Clyde's and Fender's faces, however, were mirrors enough to tell me that I was something less than a gay boulevardier on the order of, say, the late Maurice Chevalier. They were quick to cover their pity with horseplay; but not quick enough.
Fender pretended to be my valet in an embassy somewhere. "Good morning, Mr. Ambassador. Another crisp and bright day," he said. "The queen is expecting you for lunch at one."
Clyde said that it sure was easy to spot a Harvard man, that they all had that certain something. But neither fri
end made a move to turn the mirror around, so I did it myself.

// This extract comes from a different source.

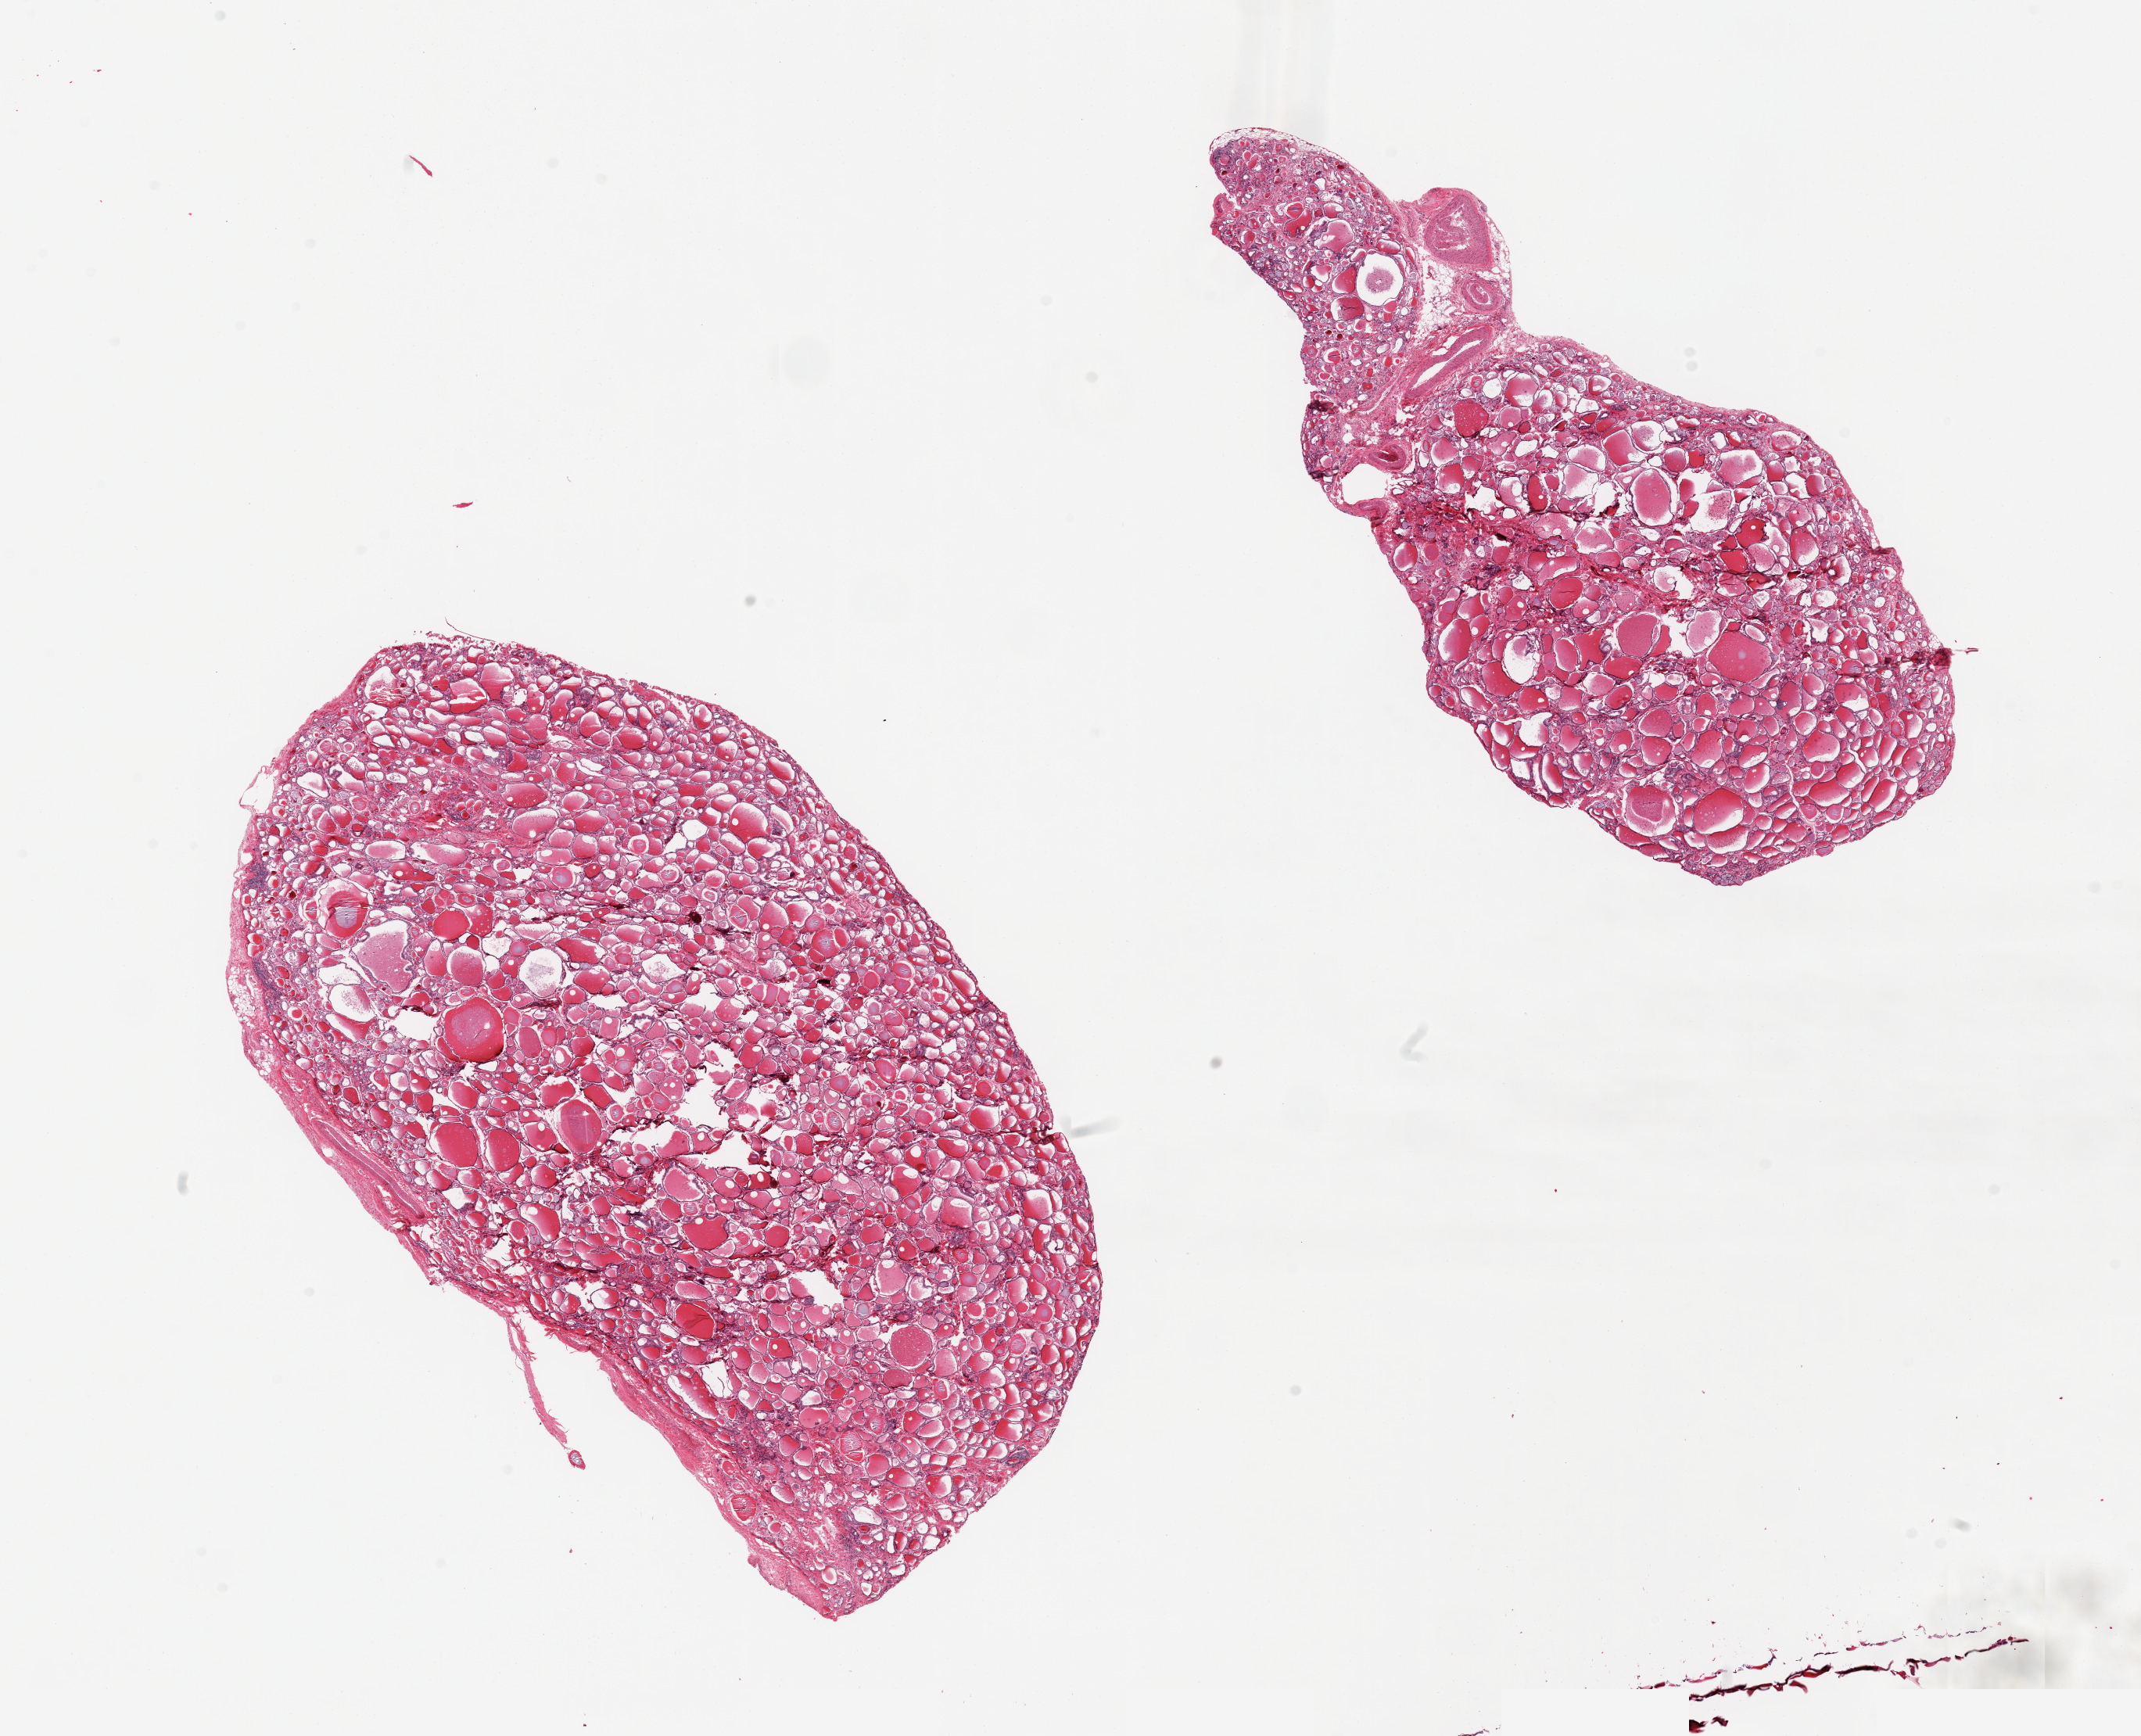
Digitized H&E-stained section, brightfield, whole scanned area (about 21.7 x 17.6 mm, slide scanned at 20x) shown as a low-resolution overview. PAXgene-fixed, paraffin-embedded tissue. Section of thyroid (target tissue). Tissue donor sample.
Reviewer comment on this tissue sample: 2 pieces; well dissected.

Here is who I saw reflected: a scrawny old janitor of Slavic extraction. He was unused to wearing a suit and a tie. His shirt collar much too large for him, and so was his suit, which fit him like a circus tent. He looked unhappy--on his way to a relative's funeral, perhaps. At no point was there any harmony between himself and the suit. He may have found his clothes in a rich man's ash can.
Peace.
7
I SAT NOW on an unsheltered park bench by the highway in front of the prison. I was waiting for the bus. I had beside me a tan canvas-and-leather suitcase designed for Army officers. It had been my constant companion in Europe during my glory days. Draped over it was an old trenchcoat, also from my glory days. I was all alone. The bus was late. Every so often I would pat the pockets of my suitcoat, making sure that I had my release papers, my government voucher for a one-way, tourist-class flight from Atlanta to New York City, my money, and my Doctor of Mixology degree. The sun beat down on me.
I had three hundred and twelve dollars and eleven cents. Two hundred and fifty of that was in the form of a government check, which could not easily be stolen from me. It was all my own money. After all the meticulous adding and subtracting that had gone on relative to my assets since my arrest, that much, to the penny, was incontrovertibly mine: three hundred and twelve dollars and eleven cents.
So here I was going out into the Free Enterprise System again. Here I was cut loose from the protection and nurture of the federal government again.